Tis odd as there's more carbs in toasted than untoasted bread.
Life sure is confusing at times. :confused:

Two words:

Water loss. :D

Same thing happens with jacket potatoes... and the opposite for rice and pasta because they absorb! 🙂
 
If my toast making is anything to go by, most of the carbohydrate content of bread is converted into carbon!!

Andy :D

Ah ha our next master chef in waiting :D
 
It's said that charcoal is good for indigestion. :D

Though I'm not sure whether they mean "relieve" or "cause"... 😉
 
Tis odd as there's more carbs in toasted than untoasted bread.
Life sure is confusing at times. :confused:

Well, it's true that there are more carbs per 100g in toast than in bread, but the piece of bread doesn't suddenly lose carbs because of being toasted!
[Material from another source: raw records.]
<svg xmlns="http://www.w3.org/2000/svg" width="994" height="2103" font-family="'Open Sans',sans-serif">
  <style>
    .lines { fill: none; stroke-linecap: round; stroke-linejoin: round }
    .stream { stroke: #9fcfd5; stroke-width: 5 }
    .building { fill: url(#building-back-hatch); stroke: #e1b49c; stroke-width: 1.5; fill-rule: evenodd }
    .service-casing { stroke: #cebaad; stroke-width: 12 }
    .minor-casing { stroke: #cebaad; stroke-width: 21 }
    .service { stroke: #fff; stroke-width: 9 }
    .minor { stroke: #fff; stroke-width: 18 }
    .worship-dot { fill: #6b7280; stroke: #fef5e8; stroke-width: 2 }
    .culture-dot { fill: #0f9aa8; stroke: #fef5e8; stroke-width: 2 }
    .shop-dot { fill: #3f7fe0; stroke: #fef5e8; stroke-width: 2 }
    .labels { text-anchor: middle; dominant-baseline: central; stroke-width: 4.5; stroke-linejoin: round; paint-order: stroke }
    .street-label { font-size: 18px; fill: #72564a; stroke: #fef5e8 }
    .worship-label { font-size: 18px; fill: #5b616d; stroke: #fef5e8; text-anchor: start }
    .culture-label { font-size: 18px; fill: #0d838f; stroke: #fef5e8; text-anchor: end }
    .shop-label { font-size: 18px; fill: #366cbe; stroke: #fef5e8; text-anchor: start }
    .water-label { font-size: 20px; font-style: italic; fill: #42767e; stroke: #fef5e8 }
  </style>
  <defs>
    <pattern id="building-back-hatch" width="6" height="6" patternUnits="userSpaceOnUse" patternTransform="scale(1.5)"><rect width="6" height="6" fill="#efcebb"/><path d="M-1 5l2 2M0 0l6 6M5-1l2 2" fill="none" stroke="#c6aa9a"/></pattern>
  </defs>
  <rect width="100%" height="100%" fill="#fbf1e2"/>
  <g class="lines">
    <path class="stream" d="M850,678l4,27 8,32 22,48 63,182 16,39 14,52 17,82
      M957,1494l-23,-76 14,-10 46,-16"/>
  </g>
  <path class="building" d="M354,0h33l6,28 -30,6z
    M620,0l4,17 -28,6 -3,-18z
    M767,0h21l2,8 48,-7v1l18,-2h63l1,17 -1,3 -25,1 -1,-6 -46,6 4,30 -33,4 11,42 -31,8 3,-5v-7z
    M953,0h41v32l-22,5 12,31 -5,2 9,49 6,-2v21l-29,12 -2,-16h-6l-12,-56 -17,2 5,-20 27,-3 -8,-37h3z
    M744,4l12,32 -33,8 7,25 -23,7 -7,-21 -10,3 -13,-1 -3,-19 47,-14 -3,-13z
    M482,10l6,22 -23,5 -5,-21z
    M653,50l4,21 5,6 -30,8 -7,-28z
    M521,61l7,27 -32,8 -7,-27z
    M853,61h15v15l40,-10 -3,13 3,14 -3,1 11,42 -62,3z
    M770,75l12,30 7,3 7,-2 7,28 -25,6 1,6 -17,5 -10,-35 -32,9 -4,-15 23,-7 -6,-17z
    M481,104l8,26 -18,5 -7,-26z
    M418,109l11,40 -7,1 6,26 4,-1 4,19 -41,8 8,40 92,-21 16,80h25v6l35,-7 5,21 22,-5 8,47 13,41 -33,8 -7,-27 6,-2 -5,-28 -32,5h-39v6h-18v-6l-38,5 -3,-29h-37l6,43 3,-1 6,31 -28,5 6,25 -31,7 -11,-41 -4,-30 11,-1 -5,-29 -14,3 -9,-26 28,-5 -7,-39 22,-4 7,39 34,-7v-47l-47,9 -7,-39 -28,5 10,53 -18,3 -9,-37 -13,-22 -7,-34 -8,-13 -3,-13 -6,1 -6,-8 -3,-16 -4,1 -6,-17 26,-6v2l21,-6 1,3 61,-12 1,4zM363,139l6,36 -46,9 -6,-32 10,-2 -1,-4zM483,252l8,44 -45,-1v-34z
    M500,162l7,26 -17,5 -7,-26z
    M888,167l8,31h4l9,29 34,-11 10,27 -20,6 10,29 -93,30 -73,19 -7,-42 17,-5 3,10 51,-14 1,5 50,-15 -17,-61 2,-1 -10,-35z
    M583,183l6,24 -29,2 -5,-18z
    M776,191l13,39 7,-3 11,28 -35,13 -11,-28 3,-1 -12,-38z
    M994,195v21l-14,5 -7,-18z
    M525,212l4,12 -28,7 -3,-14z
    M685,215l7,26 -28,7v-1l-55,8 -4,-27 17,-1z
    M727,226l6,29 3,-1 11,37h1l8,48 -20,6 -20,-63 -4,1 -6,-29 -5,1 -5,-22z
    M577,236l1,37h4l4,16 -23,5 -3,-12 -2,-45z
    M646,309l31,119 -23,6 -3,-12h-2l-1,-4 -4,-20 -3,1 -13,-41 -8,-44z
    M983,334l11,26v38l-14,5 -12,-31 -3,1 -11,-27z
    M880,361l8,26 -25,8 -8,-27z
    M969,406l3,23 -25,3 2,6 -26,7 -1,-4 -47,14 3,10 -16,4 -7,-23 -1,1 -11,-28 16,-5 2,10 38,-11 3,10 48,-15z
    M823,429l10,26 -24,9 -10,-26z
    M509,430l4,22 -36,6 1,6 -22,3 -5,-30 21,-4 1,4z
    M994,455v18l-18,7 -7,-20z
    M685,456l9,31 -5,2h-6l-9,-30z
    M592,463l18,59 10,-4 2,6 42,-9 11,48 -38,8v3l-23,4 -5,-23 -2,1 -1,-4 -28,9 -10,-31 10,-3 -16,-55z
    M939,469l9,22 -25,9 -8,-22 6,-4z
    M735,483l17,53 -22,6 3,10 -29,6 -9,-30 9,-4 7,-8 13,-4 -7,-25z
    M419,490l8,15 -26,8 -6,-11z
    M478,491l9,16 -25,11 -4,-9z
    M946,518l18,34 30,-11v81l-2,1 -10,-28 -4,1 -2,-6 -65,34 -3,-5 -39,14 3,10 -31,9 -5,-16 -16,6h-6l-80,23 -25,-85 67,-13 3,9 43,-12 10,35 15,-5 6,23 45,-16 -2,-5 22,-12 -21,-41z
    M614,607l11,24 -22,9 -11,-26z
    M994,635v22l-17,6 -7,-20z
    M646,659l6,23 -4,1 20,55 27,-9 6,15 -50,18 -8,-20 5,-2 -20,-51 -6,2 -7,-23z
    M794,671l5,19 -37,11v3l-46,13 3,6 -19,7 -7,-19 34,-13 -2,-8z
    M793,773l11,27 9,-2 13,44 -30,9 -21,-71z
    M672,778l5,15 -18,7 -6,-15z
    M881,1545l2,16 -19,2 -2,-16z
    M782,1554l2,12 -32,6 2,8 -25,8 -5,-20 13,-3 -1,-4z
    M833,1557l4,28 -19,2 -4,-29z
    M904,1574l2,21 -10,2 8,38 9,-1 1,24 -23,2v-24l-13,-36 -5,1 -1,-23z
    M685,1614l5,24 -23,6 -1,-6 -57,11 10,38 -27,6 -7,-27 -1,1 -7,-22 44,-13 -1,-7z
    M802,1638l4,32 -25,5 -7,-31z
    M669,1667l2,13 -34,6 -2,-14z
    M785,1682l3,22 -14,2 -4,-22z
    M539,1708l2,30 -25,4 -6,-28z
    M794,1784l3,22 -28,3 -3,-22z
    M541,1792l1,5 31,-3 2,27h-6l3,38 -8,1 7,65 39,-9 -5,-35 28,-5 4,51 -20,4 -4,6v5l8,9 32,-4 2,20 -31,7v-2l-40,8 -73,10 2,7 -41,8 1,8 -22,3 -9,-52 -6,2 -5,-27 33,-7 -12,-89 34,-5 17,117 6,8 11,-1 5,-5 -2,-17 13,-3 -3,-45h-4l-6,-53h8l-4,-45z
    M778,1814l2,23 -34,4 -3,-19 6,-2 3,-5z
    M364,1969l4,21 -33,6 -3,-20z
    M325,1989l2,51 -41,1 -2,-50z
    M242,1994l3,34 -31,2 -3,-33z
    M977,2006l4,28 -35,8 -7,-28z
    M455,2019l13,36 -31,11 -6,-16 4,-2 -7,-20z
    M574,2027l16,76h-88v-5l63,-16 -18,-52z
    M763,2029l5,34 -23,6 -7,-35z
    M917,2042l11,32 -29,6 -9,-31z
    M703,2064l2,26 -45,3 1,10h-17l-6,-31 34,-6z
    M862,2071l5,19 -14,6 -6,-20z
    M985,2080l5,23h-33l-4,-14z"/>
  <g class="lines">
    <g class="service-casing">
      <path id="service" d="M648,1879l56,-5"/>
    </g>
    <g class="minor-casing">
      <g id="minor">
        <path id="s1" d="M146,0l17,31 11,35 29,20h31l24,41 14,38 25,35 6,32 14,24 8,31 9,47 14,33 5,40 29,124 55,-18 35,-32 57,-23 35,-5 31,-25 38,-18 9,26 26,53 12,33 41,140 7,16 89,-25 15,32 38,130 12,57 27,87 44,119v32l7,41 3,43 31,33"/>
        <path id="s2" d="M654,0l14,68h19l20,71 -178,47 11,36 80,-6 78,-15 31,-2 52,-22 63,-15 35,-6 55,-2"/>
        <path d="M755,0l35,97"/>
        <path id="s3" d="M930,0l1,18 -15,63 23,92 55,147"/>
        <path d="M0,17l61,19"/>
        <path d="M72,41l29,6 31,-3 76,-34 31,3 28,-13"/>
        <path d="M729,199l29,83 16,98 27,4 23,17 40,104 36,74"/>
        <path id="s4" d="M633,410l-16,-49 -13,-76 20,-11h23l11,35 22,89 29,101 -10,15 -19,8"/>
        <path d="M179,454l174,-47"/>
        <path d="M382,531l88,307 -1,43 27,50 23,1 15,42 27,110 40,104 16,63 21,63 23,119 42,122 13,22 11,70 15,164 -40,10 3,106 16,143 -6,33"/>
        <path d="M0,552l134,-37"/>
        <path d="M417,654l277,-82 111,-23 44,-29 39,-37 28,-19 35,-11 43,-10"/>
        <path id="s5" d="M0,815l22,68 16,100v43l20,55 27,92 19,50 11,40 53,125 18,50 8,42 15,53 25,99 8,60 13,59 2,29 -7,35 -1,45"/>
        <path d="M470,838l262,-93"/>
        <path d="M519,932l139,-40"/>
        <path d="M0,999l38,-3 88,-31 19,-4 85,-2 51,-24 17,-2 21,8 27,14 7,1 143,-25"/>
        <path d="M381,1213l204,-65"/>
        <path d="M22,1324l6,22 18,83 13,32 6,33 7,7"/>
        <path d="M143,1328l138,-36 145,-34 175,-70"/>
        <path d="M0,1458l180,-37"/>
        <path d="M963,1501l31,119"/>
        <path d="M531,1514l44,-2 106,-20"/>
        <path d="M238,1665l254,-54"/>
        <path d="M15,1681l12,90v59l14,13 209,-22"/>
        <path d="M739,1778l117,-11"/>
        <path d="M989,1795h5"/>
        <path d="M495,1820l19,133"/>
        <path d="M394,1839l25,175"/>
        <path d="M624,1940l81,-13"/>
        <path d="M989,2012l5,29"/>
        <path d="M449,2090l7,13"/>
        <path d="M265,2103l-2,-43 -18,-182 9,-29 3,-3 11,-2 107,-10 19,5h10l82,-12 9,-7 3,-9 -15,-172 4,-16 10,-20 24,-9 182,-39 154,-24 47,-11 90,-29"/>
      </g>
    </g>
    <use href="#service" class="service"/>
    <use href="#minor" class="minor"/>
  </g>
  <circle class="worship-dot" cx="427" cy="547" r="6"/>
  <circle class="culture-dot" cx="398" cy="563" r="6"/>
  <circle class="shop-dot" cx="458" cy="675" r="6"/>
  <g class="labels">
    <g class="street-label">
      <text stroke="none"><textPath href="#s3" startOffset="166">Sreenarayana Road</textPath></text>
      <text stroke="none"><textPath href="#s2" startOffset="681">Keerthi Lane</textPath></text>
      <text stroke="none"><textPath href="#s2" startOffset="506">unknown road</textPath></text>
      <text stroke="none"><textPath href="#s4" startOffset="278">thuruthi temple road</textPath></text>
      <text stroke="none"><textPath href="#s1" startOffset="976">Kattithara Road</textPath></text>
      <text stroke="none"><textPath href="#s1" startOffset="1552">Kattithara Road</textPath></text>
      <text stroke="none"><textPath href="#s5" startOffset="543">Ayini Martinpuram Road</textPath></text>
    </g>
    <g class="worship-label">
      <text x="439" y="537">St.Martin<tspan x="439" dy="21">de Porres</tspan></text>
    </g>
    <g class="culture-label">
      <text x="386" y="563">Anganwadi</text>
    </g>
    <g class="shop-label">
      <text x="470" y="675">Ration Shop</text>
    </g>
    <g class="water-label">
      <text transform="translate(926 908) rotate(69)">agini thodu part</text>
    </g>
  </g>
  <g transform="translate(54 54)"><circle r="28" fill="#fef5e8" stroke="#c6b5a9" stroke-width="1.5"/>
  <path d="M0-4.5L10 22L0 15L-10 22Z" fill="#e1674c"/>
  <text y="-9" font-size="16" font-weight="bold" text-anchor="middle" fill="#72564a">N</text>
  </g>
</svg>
It's just that due to the loss of moisture, the toast now weighs less, so as the carbs are the same, the carbs per 100g are more.

I believe that some of the starch is converted to sugar (ie caramelised) which I would have thought would increase, not decrease the GI.

I do take the point about the butter though. Typically I'm sure a piece of toast would have more butter on it than a slice of bread.
 
Well as bread is commonly ready sliced and you toast it, it should have the same carbs as untoasted per slice as they are of uniform size pre-scorching.

GI I am not gonna argue with.

Extra carbs are probably caused by the marmalade!